Yeah I wont be really upset as long as we get in and hopefully get to beat up an NFC Least team for a playoff win. Next year get our shit together for real.
Just let Brady run the offense and take your egos out of it, Arians/Leftwich.
I mean, I have a hard time agreeing with that. Tom Brady is already 43 years old. How much time do you think he has left as an effective NFL QB? And, I understand, maybe you could argue that the "normal laws of aging" don't necessarily apply to (arguably) the best QB in the history of the league, but, on the flip side to that, I would say just take one look at Peyton Manning. He was the league MVP in 2013 and had pretty much picked up where he left off through about eleven games of 2014 (was on pace for ~5175 yards at that point). And then, beginning with the very next week, his numbers cratered. From that point forward through the rest of his career, he only had three games over 300 yards passing. 17 touchdowns, 23 interceptions. If I remember, he was dealing with some kind of quad injury in 2014 at that point, but there was no bounceback when he was, ostensibly, healthy the following year. A different arguable GOAT, and he went from being at the top of his game to being finished, almost literally overnight.
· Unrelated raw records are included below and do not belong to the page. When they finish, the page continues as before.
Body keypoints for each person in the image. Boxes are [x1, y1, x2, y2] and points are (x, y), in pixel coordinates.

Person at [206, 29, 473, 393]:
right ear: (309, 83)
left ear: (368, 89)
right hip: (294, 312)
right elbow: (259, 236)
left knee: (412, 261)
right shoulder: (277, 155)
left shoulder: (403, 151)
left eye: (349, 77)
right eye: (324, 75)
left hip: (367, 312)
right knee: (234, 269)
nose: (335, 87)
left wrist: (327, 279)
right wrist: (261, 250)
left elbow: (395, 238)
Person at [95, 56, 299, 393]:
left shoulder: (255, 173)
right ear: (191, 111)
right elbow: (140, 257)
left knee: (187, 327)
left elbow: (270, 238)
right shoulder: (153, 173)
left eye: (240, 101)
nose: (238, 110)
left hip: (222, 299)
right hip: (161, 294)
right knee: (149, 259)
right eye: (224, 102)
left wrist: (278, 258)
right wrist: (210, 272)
It was one thing in 2010 with a young Josh Freeman or in 2016 with a young Jameis Winston to be an "up-and-coming" team that, hopefully, would be more of a threat to make noise in the playoffs in the future but at the same time would've been just happy to make the playoffs at all in the current year. With a 43-year-old Tom Brady, I can't think that way. You don't sign someone at that age and think long term. The two things completely contradict each other. Personally, I think this team is super overrated and people just want to believe because of who the QB is and because this defense was able to force Aaron Rodgers into one of the worst games of his entire career on one random Sunday (and, guess what? If there's a re-match in the playoffs, it's gonna be at Lambeau, not Raymond James, and in cold weather, not warm Tampa), but what I think of them doesn't matter. This team was assembled to make a run at the Super Bowl beginning this season, and maybe that's why I speak with such a harsh tongue for them. Because, whether you want to criticize Brady, the defense, the O-line, Mike Evans, or the coaching staff, I don't have any reason to think they can get the job done. Aside from that Packers game, they've failed every big test they've gotten this year. And if calling yesterday a "failure" is harsh because of the final score, let me just say that yesterday was a 27-24 final score that was one Mecole Hardman-dropped 89 yard touchdown pass away from being a 3rd quarter blowout and Patrick Mahomes having a very real chance at setting a single-game passing yards record (he finished with 462, the record is 554, and the Chiefs pretty much went nowhere the rest of that drive. 462 + 89 = 551, so, either way, he was right in the neighborhood with that play). 27-24 flattered the Bucs, big time. I wasn't impressed.
Now, sure, stranger things have happened, but the Bucs won't get a top challenge the rest of the way in terms of their opponent, so there's nothing they can do that's going to change my mind. How they deal with the Falcons (x2), Vikings, and Lions isn't going to say anything about how they might deal with the Saints, Packers, Seahawks, Rams, or Cardinals in January. So, at this point, my mind is pretty much set on them.
At this point, just about the best thing BA and Byron could do is, on gameday, get the f*** out of Tom's way and just let him call the game as he sees fit. And, for the love of g-d, it won't kill you to allow a little more pre-snap motion, motion at the snap, and play action to come into the equation, either. It's 2020; quit trying to force an offensive schematic principle that's 5-10 years out-of-date by now. There's no bonus points for playing static with your receivers and backs.